SCE has conducted prescribed burns in the spring and fall on its forest land for more than 40 years. The forestry staff, many of whom have U.S. Forest Service firefighting experience, see prescribed burns as part of the company’s stewardship of its forest land. The burns remove overgrowth that could otherwise fuel a major wildfire.
In addition to reducing the likelihood of a wildfire, prescribed burns eliminate vegetation that competes with the native plants and trees for nutrients and sunlight. The burns also stimulate native vegetation like deer bush, Carpenteria and giant sequoia, which depend on fire to reproduce.
The proof of the approach is evident. Much of Shaver Lake’s forest is thriving, attracting an abundant population of deer, squirrel, quail, birds, bears and mountain lions.
“Prescribed burns keep the forest healthy,” Byrd said.
SCE conducts the burns in phases after careful planning and under strict supervision and only on days when weather conditions — heat, wind and humidity — make it safe.
After the flames abate, the staff continues to monitor the burned sites, where the fires can smolder harmlessly for weeks.

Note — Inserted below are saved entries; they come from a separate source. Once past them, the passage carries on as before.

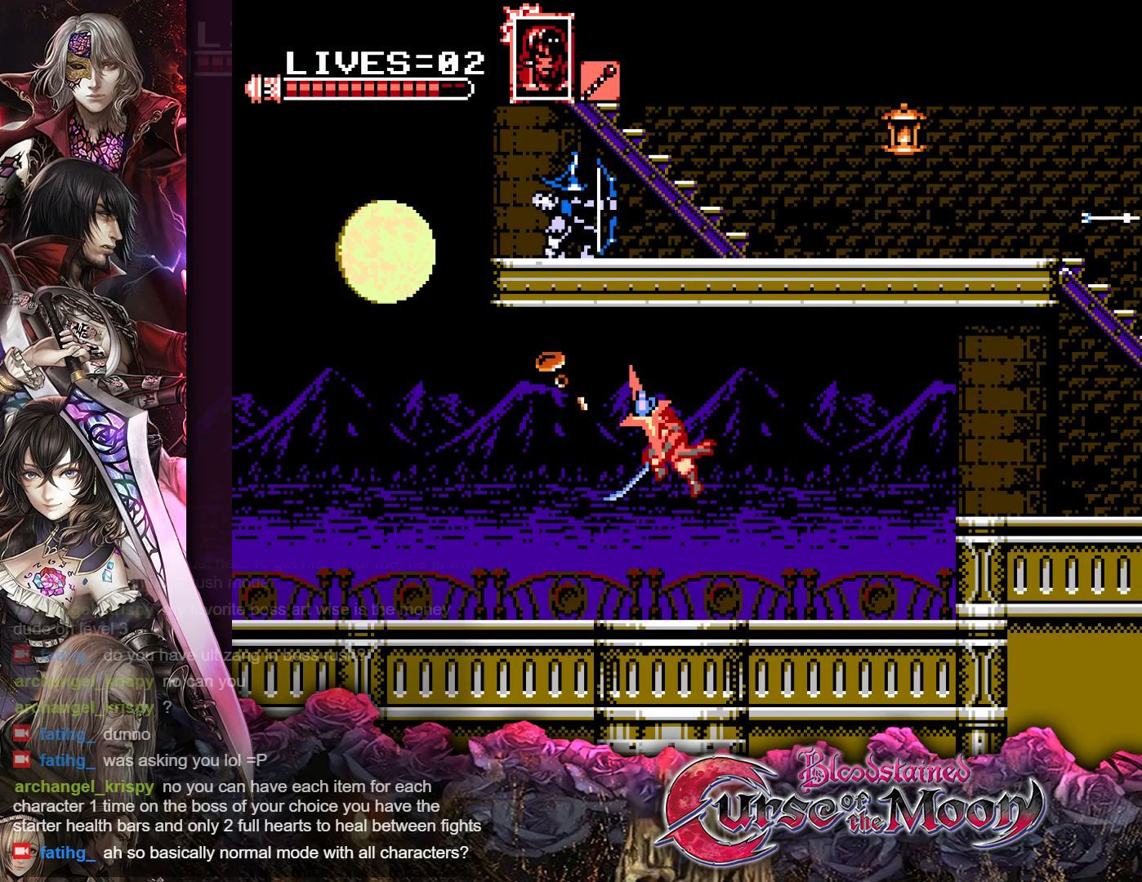
{"buttons": ["R1", "DPAD_RIGHT"], "events": [[283, "DPAD_RIGHT", "down"], [433, "R1", "down"]]}
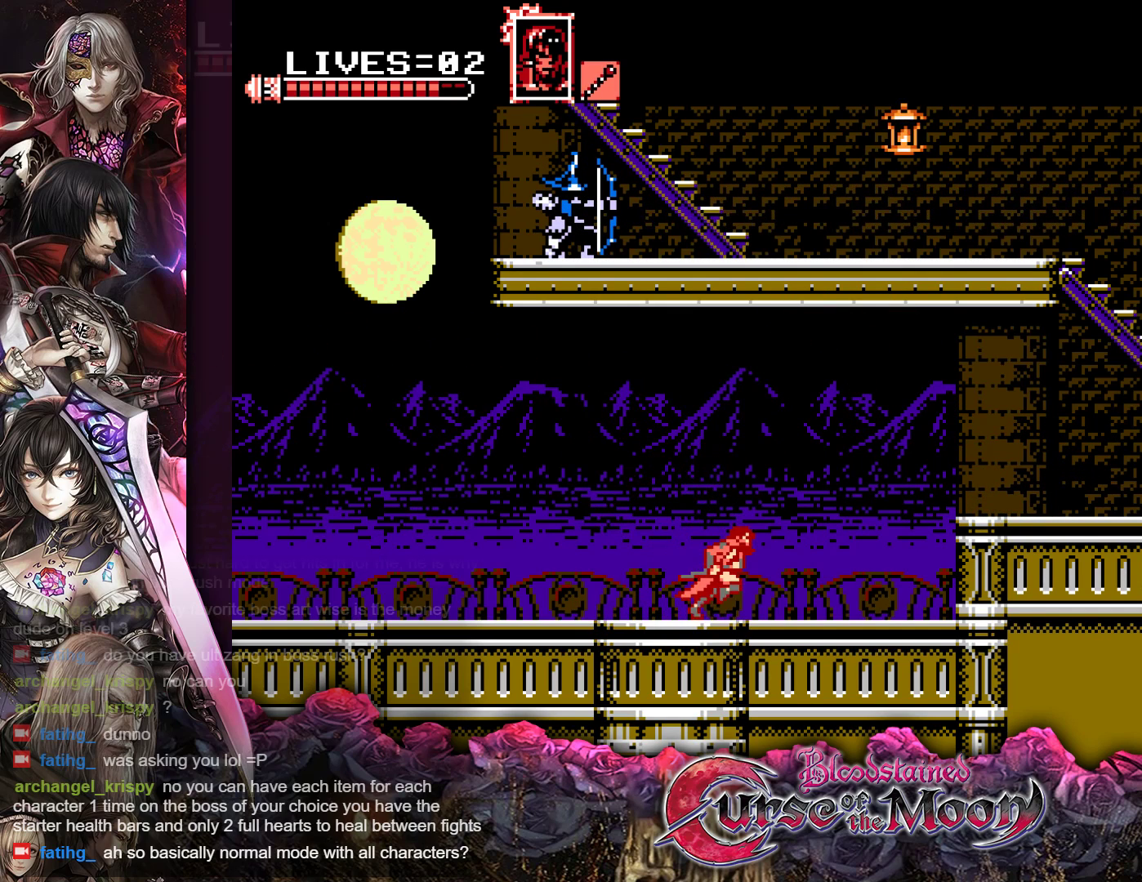
{"buttons": ["B", "R1", "DPAD_RIGHT"], "events": [[83, "R1", "up"], [233, "R1", "down"], [300, "B", "down"]]}
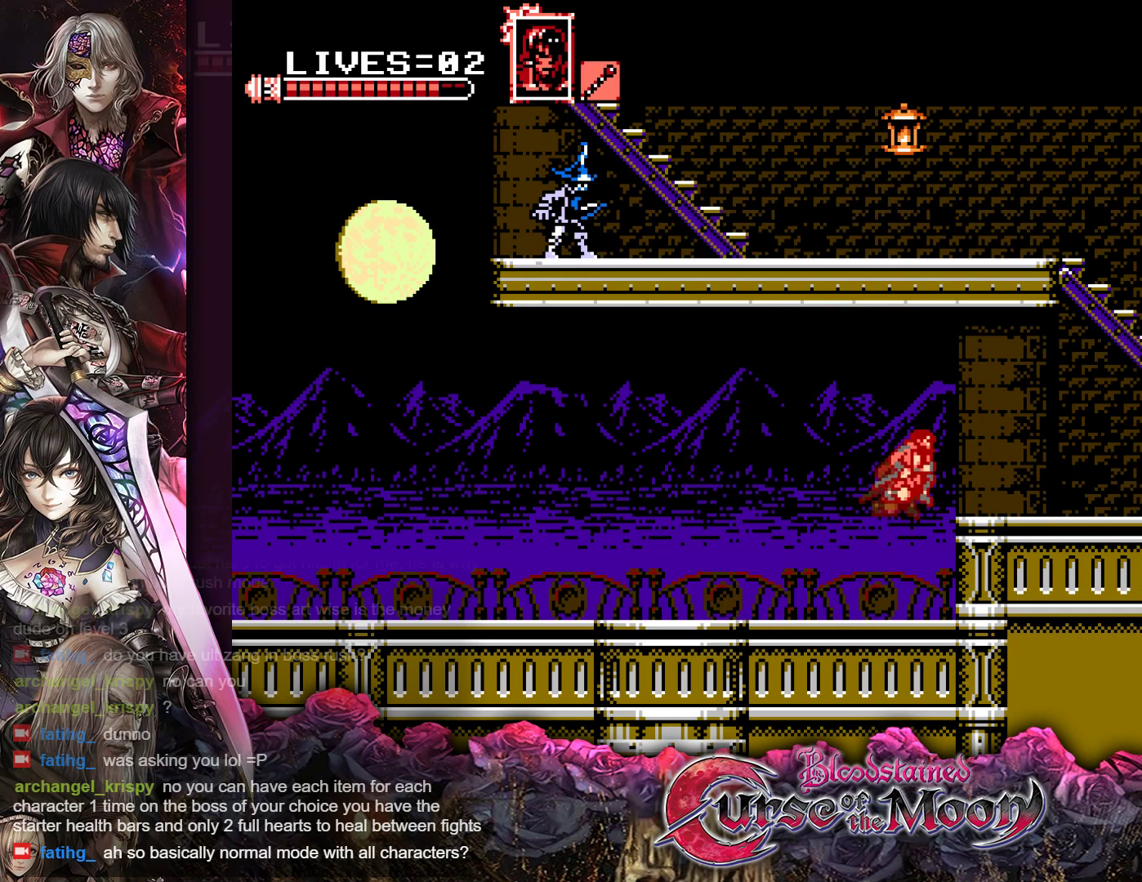
{"buttons": ["DPAD_RIGHT"], "events": [[17, "B", "up"], [50, "R1", "up"], [367, "R1", "down"], [467, "R1", "up"]]}
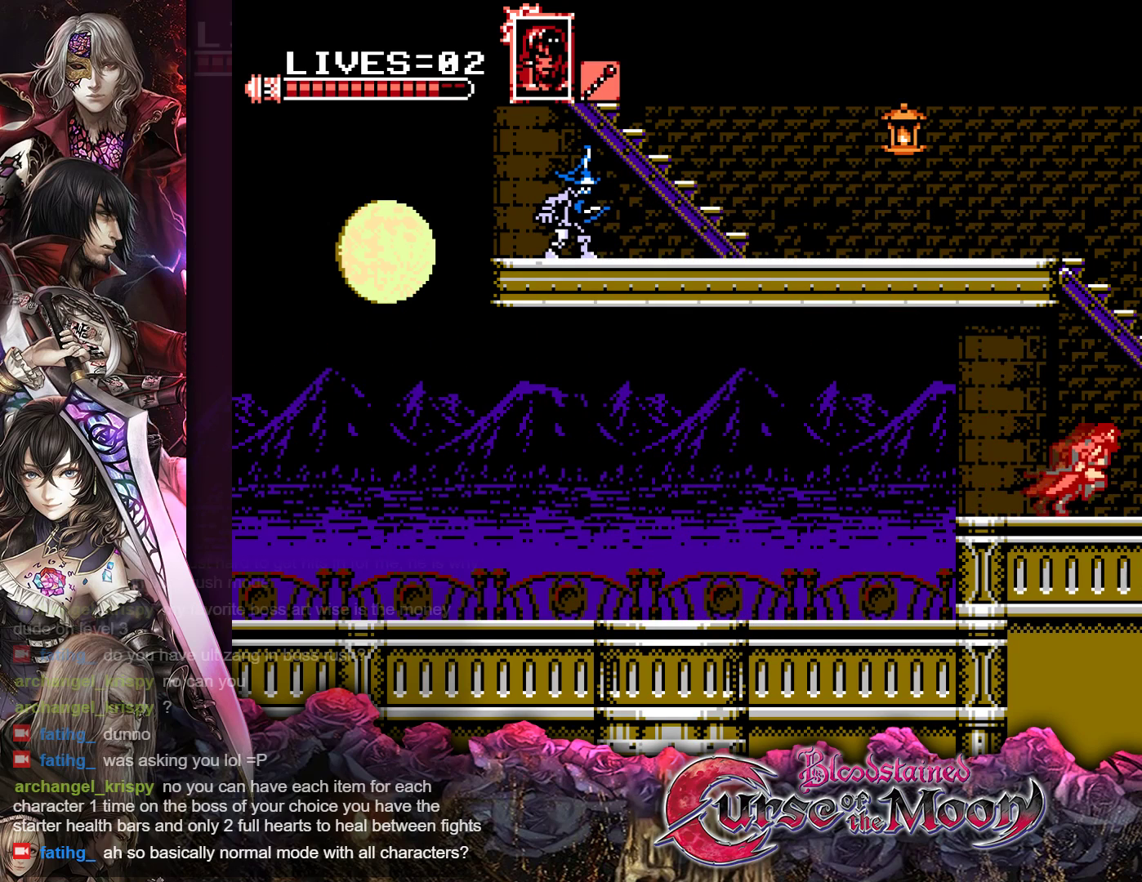
{"buttons": ["B", "Y", "R1", "DPAD_RIGHT"], "events": [[50, "R1", "down"], [100, "B", "down"], [250, "Y", "down"]]}
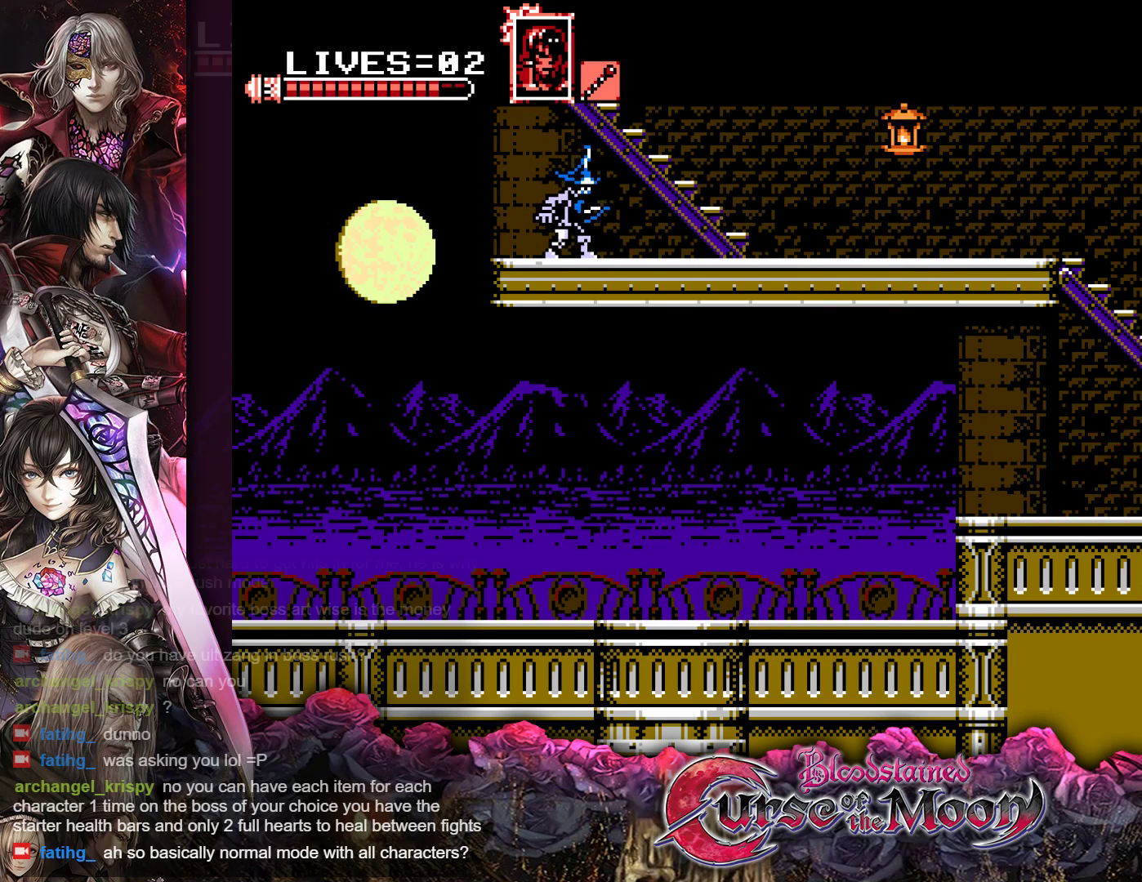
{"buttons": ["R1"], "events": [[17, "Y", "up"], [33, "B", "up"], [33, "R1", "up"], [200, "DPAD_RIGHT", "up"], [317, "B", "down"], [350, "Y", "down"], [383, "R1", "down"], [433, "B", "up"], [467, "Y", "up"]]}
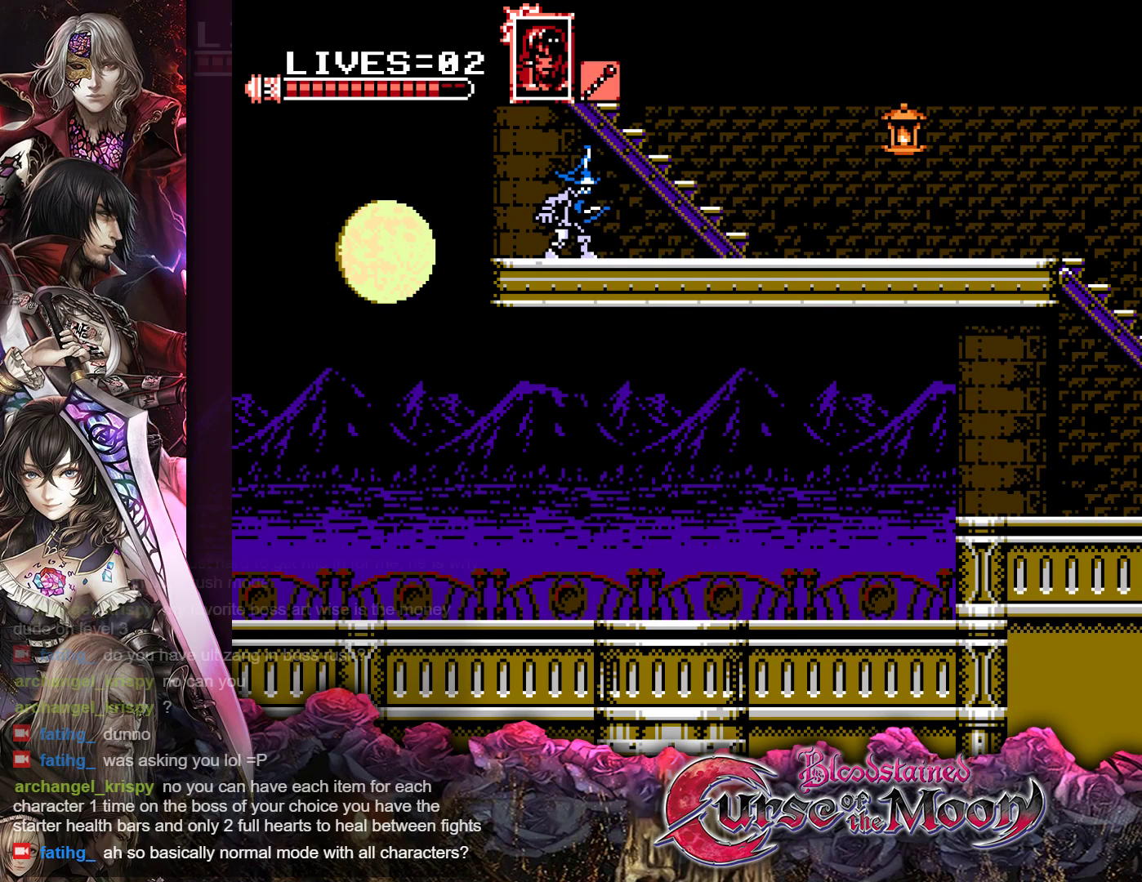
{"buttons": ["DPAD_RIGHT"], "events": [[67, "R1", "up"], [450, "DPAD_RIGHT", "down"]]}
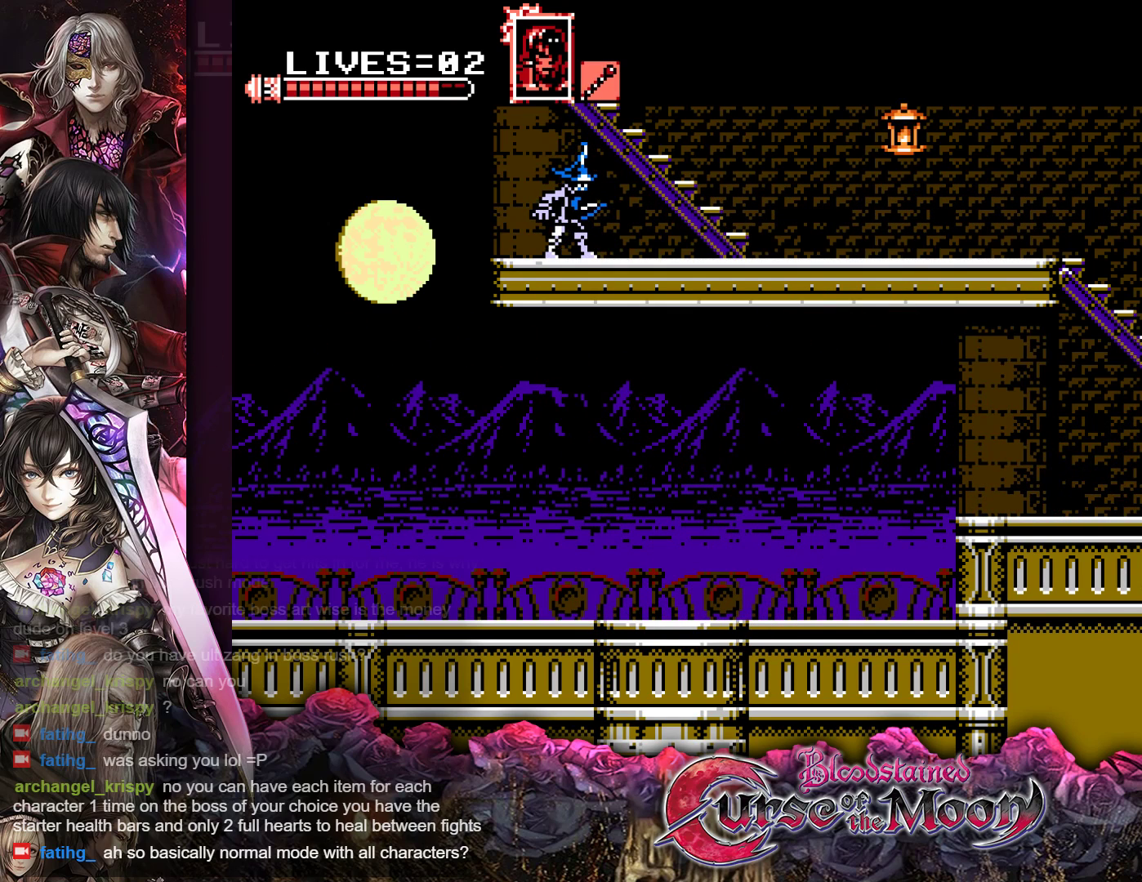
{"buttons": [], "events": [[100, "DPAD_RIGHT", "up"], [200, "DPAD_LEFT", "down"], [417, "DPAD_LEFT", "up"]]}
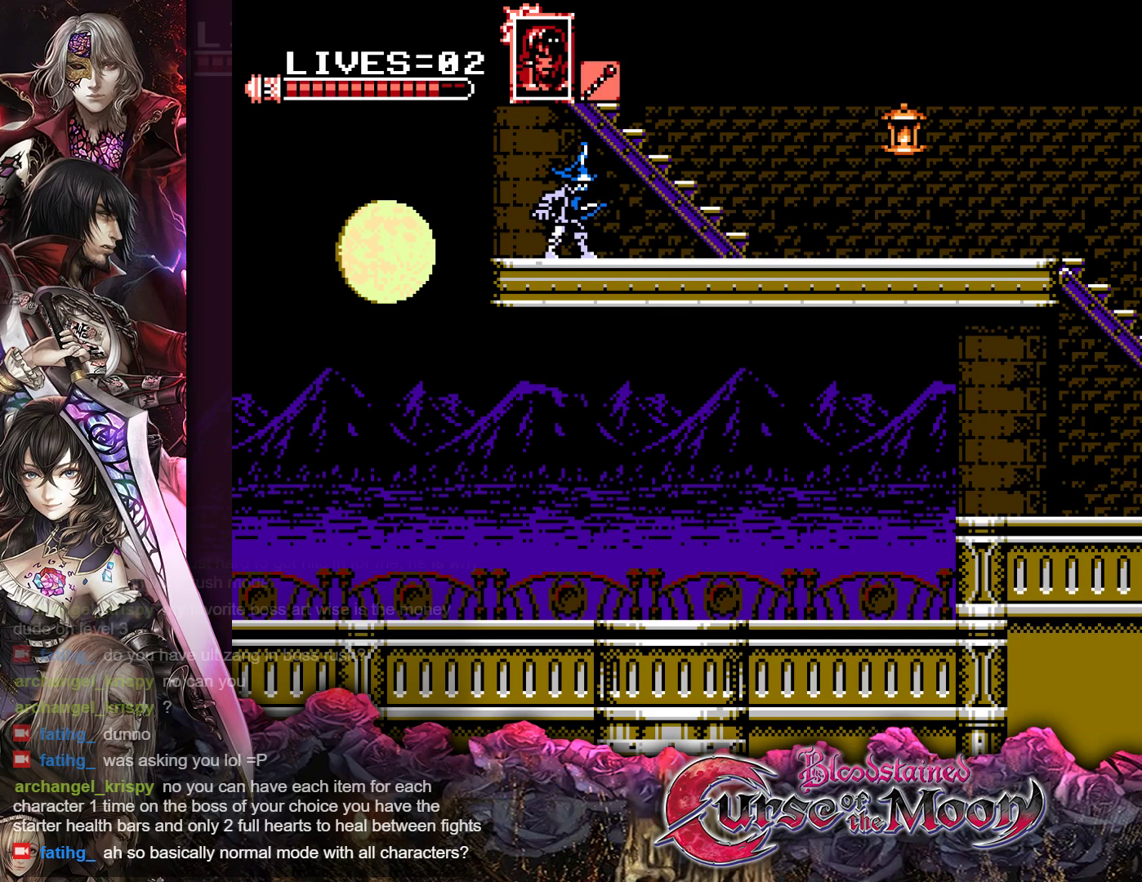
{"buttons": ["Y"], "events": [[117, "Y", "down"]]}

This spring, SCE staff burned about 320 acres before the onset of very dry conditions. They will resume when conditions improve this fall.
Fire is no stranger to this part of the Sierra Nevada. Native Americans used to call the area the “Little Smokies” because smoke from fires — some set by lightning and others by the tribes as part of their cultural tradition — could be seen throughout the mountains.
SCE’s annual prescribed burns and Native American tradition came full circle this past spring. About a dozen members of the Cold Springs Rancheria of Mono Indians of California tribe visited Shaver Lake to learn SCE’s technique for prescribed burns.
Jared Aldern, tribe administrator, said the tribe conducts its own version of prescribed burns called cultural burns, which historically have been done to help regenerate vegetation like plants for basket weaving and berries and oaks for the medicine and food that are mainstays of Native American life.
This year, Rancheria tribe members worked one on one with SCE crews at Shaver Lake. Aldern said he was impressed by SCE’s whole approach, which mirrors the tribe’s beliefs.
“They are truly focused on the forest’s health and fuel reduction,” he said.